# Задания для работы
1. Ответьте на вопросы по отрывку, помечая ответы так же, как вопросы:
(a) Где был Локкарт незадолго до поездки Муры в Москву?
(b) В каких округах Парижа находились рестораны, которые любила Мура?
(c) Когда, согласно отрывку, исчезли извозчики?
2. Определите, соответствуют ли отрывку следующие утверждения. Для каждого ответьте «да» или «нет» и приведите решающие слова отрывка в точной цитате.
(a) Мура любила рестораны, в которых бывшие генералы и губернаторы получали на чай за поданные клиентам калоши.
(b) В ресторанах, которые любила Мура, пелись цыганские романсы под гитару.
(c) Извозчики обращались к Локкарту «господин Лохарь».

# Предложенный отрывок
↓↓↓
Локкарт следил за происходящим в России с большим вниманием. Незадолго до поездки Муры в Москву он был в Париже, и так случилось, что очень часто, когда он ездил в Париж, она тоже приезжала туда. Она любила русские рестораны с русской едой, не те, в которых бывшие генералы и губернаторы получали на чай за поданные клиентам калоши, а те, попроще и победней, где-нибудь в пятнадцатом или четырнадцатом округе Парижа, где пелись цыганские романсы под гитару и под конец вечера публика подпевала хором, где можно было как-то особенно сладко и грустно вспомнить московские ночи 1918 года, цыганку Марию Николаевну и последних извозчиков, возивших Брюса и ее на московскую окраину.
– Господин Лохарь! – кричали извозчики Локкарту. – Садись, прокачу! – И они мчались по темным улицам, а потом исчезли и извозчики, когда лошадей убили на мясо.
↑↑↑
# Содержание материала
↓↓↓
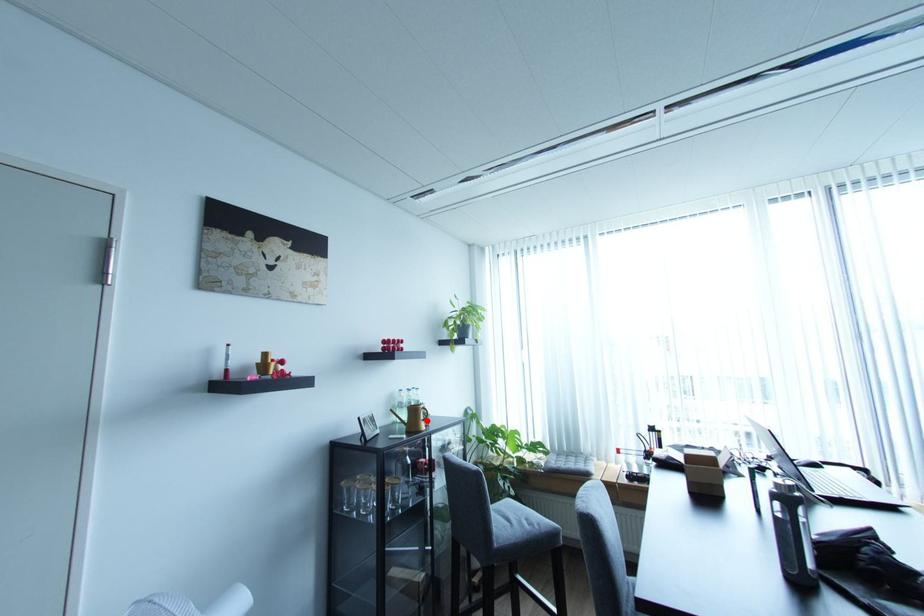
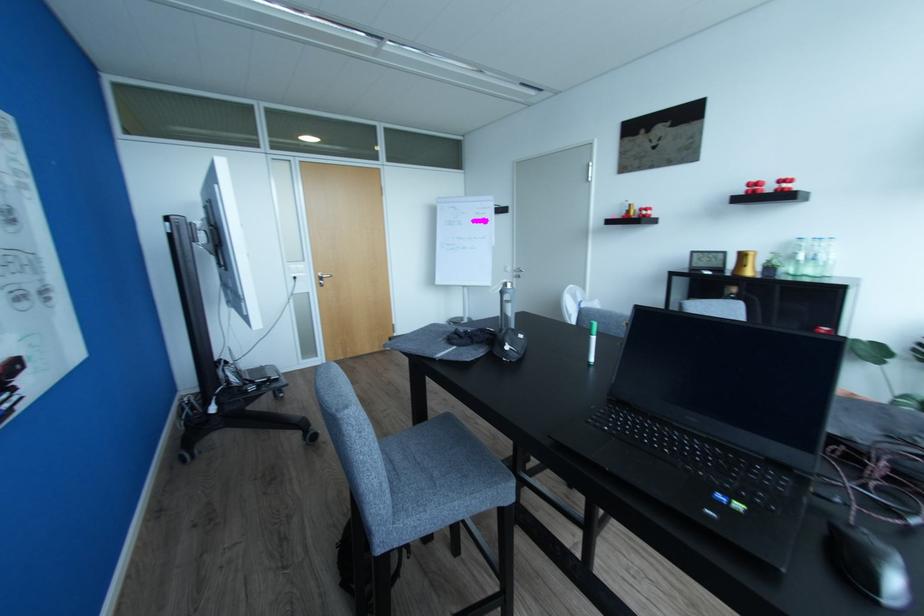
Find the pixel in the second image that matches the highlighted location in the first image.

(750, 267)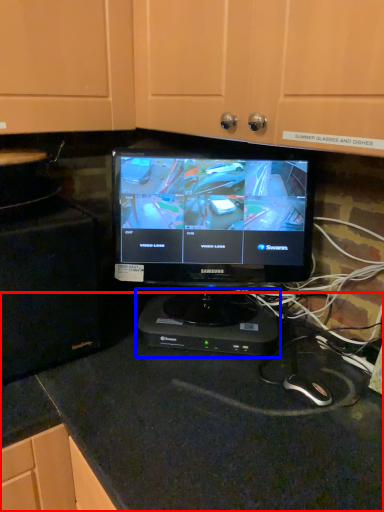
↑↑↑
# Выполненное упражнение
1.
(a) В Париже.
(b) В пятнадцатом или четырнадцатом округе.
(c) Когда лошадей убили на мясо.

2.
(a) Нет: «не те, в которых бывшие генералы и губернаторы получали на чай за поданные клиентам калоши, а те, попроще и победней».
(b) Да: «где пелись цыганские романсы под гитару».
(c) Да: «– Господин Лохарь! – кричали извозчики Локкарту».